CONSIGNES À SUIVRE:
**A)** Veuillez recopier mot pour mot le passage de l'article sur les collégiens exclus à Gisuru, de "Au moins 234" à "avaient été inscrits.".
**B)** Pour chaque affirmation, dites si elle concorde avec l'article sur les collégiens exclus à Gisuru, en répondant par oui ou non et en citant les mots décisifs de l'article. (i) Les élèves ont été exclus définitivement. (ii) Les élèves ont remis des feuilles sans aucun nom. (iii) La direction tentait depuis un mois d'identifier les responsables.
**C)** Rédigez la suite de l'article sur les collégiens exclus à Gisuru, à partir de sa dernière phrase.

TEXTE FOURNI:
>>

Au moins 234 collégiens ont été provisoirement exclus de leur école, dans la commune de Gisuru, dans l’est du Burundi,pour de nouveaux griffonnages sur la photo du président Pierre Nkurunziza dans des manuels scolaires.
Dans certains livres, les yeux du président avaient été troués. Dans d’autres, sa photo avait été gribouillée, ou des propos insultants à son égard avaient été inscrits.

Selon la radio nationale burundaise, la direction communale de l’enseignement de Gisuru, dans l’est du pays, a ajouté à cette accusation le fait que ces élèves n’ont pas au moins voulu révéler les auteurs de cette infraction, raison pour laquelle ils ont été renvoyés pour revenir à l’école après les enquêtes.

Selon Aloys Ngenzirabona, administrateur de la commune burundaise de Gisuru, la direction cherchait depuis une semaine à faire avouer à ces élèves qui était responsable de ces gribouillis, sans y parvenir. “Nous leur avons donné des papiers pour qu’ils y notent les noms des responsables, mais ils nous ont rendu des feuilles vierges”, a-t-il expliqué. Les responsables ont décidé de renvoyer ces élèves “jusqu’à ce qu’ils se décident à dénoncer les responsables de cet acte ignoble”, a-t-il ajouté.

<<

JEU DE DONNÉES:
>>

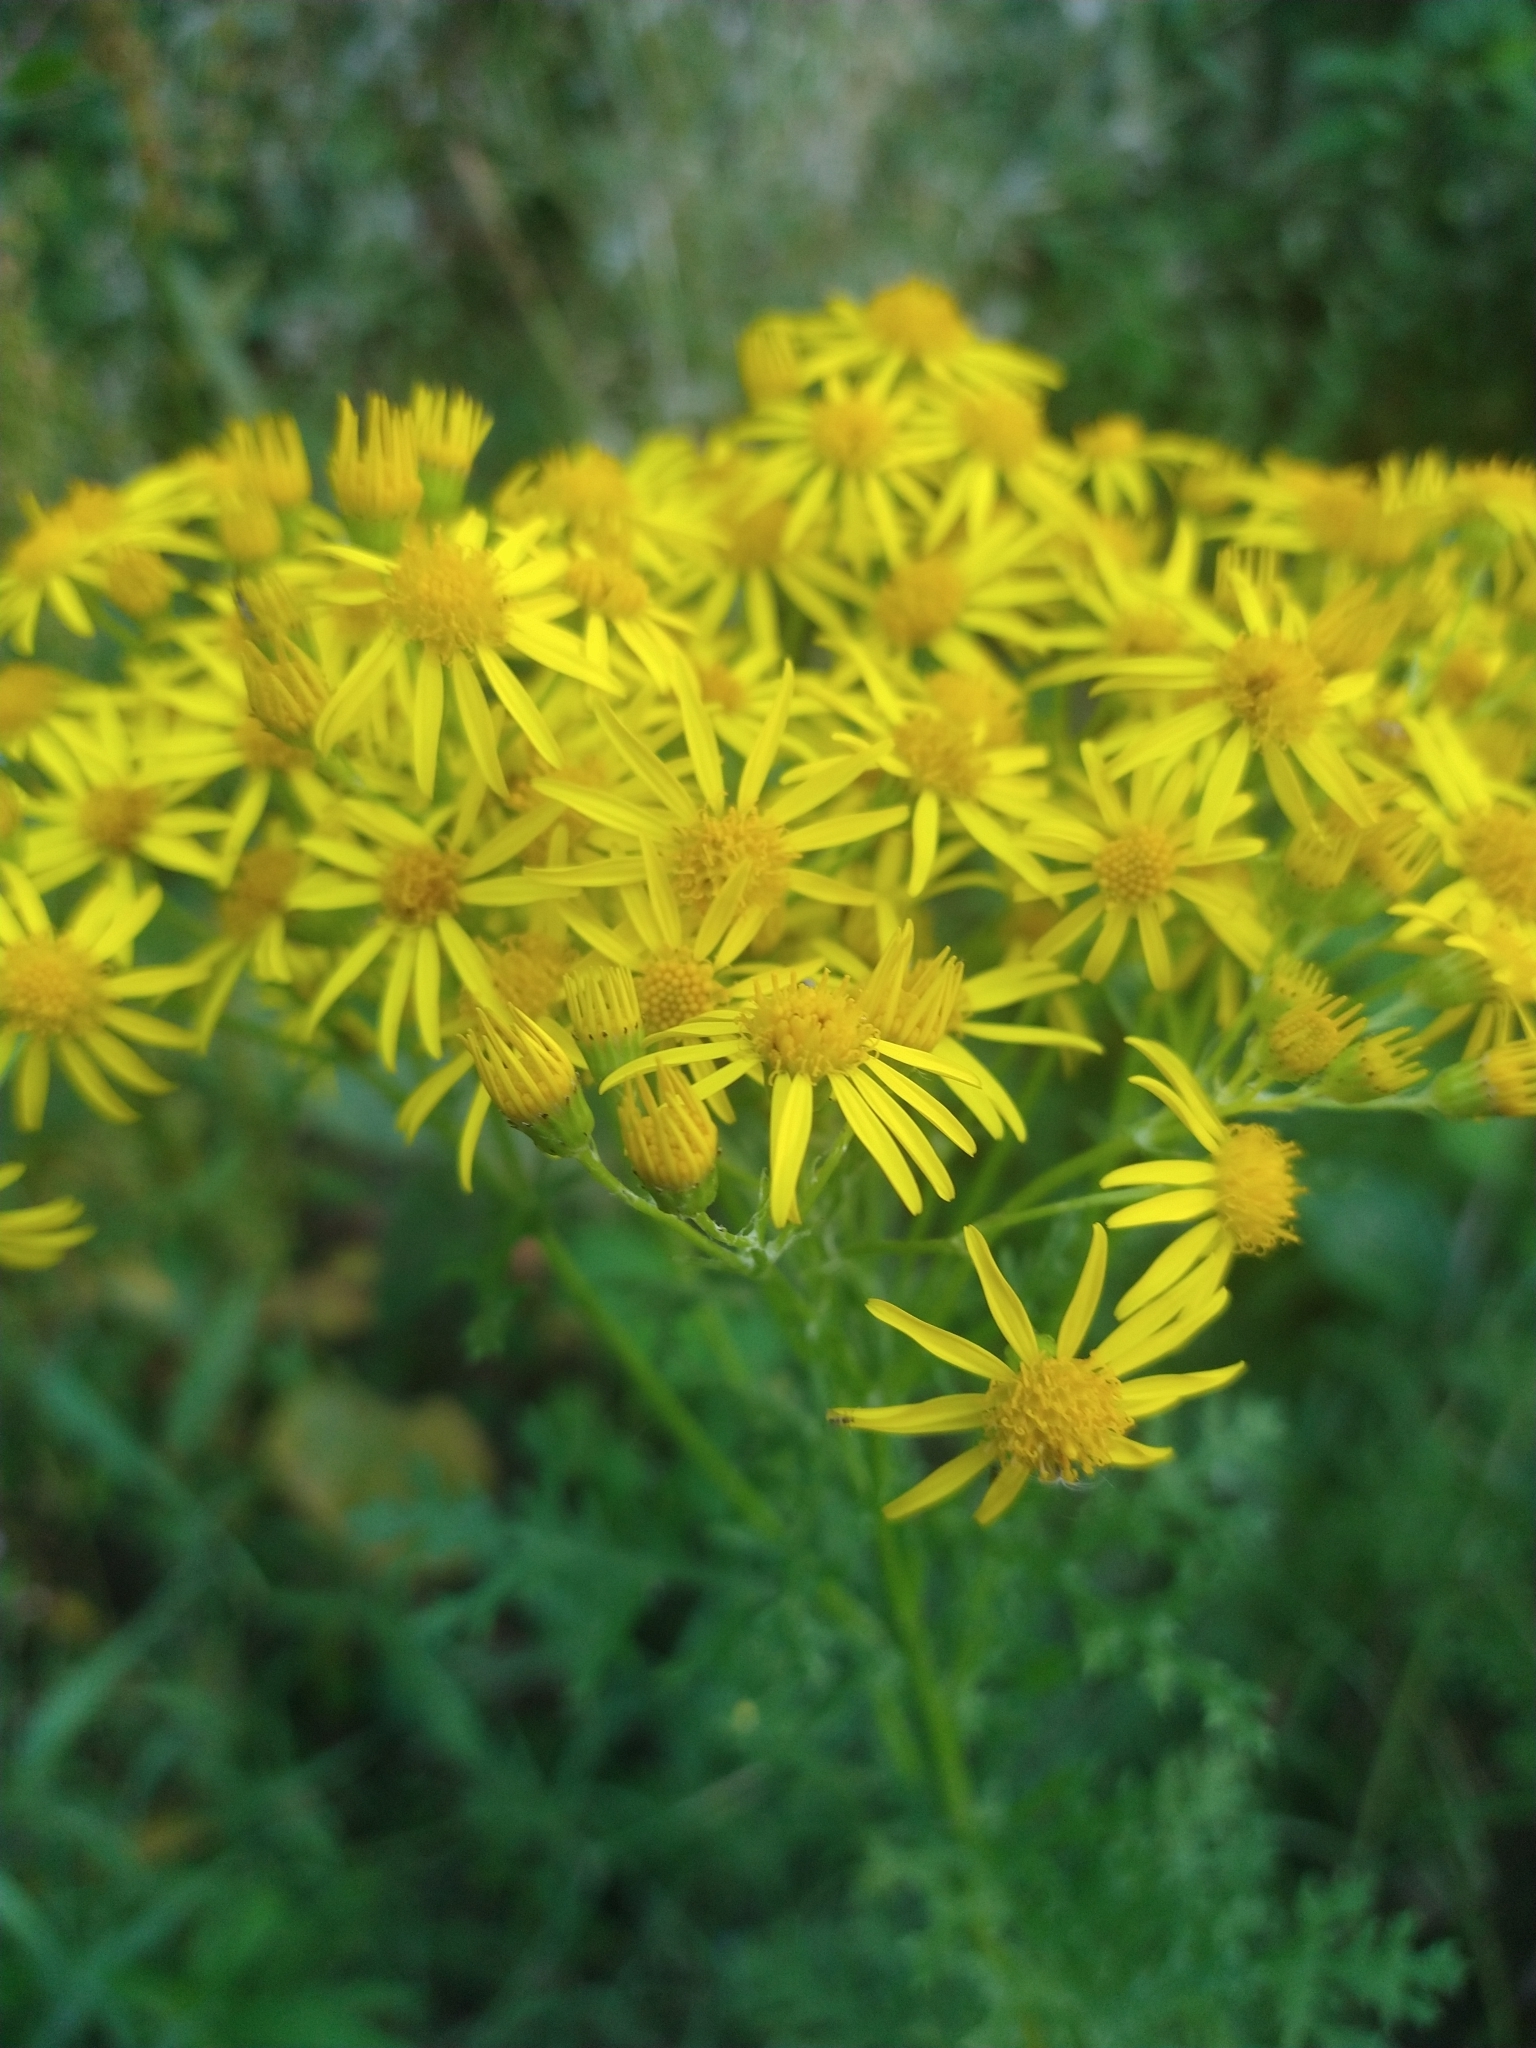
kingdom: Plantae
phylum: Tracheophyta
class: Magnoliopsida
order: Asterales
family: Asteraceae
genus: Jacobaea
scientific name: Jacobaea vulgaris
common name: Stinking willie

<<

RÉPONSES PAR NUMÉRO:
**A)**
Au moins 234 collégiens ont été provisoirement exclus de leur école, dans la commune de Gisuru, dans l’est du Burundi,pour de nouveaux griffonnages sur la photo du président Pierre Nkurunziza dans des manuels scolaires.
Dans certains livres, les yeux du président avaient été troués. Dans d’autres, sa photo avait été gribouillée, ou des propos insultants à son égard avaient été inscrits.

**B)**
(i) Non : « provisoirement exclus »
(ii) Oui : « ils nous ont rendu des feuilles vierges »
(iii) Non : « depuis une semaine »

**C)**
Cette école est la troisième du pays où de tels cas sont officiellement découverts et les élèves punis. Ce genre d’infraction avait eu lieu dans deux établissements d’enseignement secondaire à Muramvya au centre du pays et à Ruziba dans la province de Bujumbura à l’ouest du pays.

Onze élèves de Muramvya ont été arrêtés et six d’entre eux ont été ensuite libérés provisoirement, la justice les ayant trouvés encore mineurs, et le parquet a confirmé ce mardi la prolongation de la détention des cinq autres qui ont atteint l’âge de la majorité. A Muramvya, le gouverneur de province, Emmanuel Niyungeko, avait justifié cette sévérité en expliquant qu’après Dieu venait le roi. « Aujourd’hui, le roi du Burundi c’est le président Nkurunziza », avait-t-il martelé.

Au moins 300 collégiens de Ruziba, dans la périphérie sud de Bujumbura, avaient été renvoyés de leur école pour les mêmes motifs. Ils ont depuis été réintégrés, mais la police enquête pour trouver les responsables.

Le Burundi vit au rythme de la peur depuis que le président Nkurunziza a annoncé en avril 2015 sa candidature pour un troisième mandat, avant d’être réélu en juillet. Les attentats contre les forces de l’ordre, les exécutions sommaires, des rebellions en gestation, les exactions répétées des policiers sont le quotidien de ce petit pays d’Afrique centrale. Ce jour, l’ultimatum lancé par le résident Nkurunziza à l’encontre des rebelles de la région de Mugamba est expiré. Faut-il s’attendre au pire? Les violences ont déjà fait plus de 500 morts et poussé plus de 280.000 personnes à quitter le pays. Les pourparlers de paix initiés par la Communauté internationale et les pays de la région des Grands Lacs ont été suspendus sine die, en raison de l’absence de la majeure partie de l’opposition.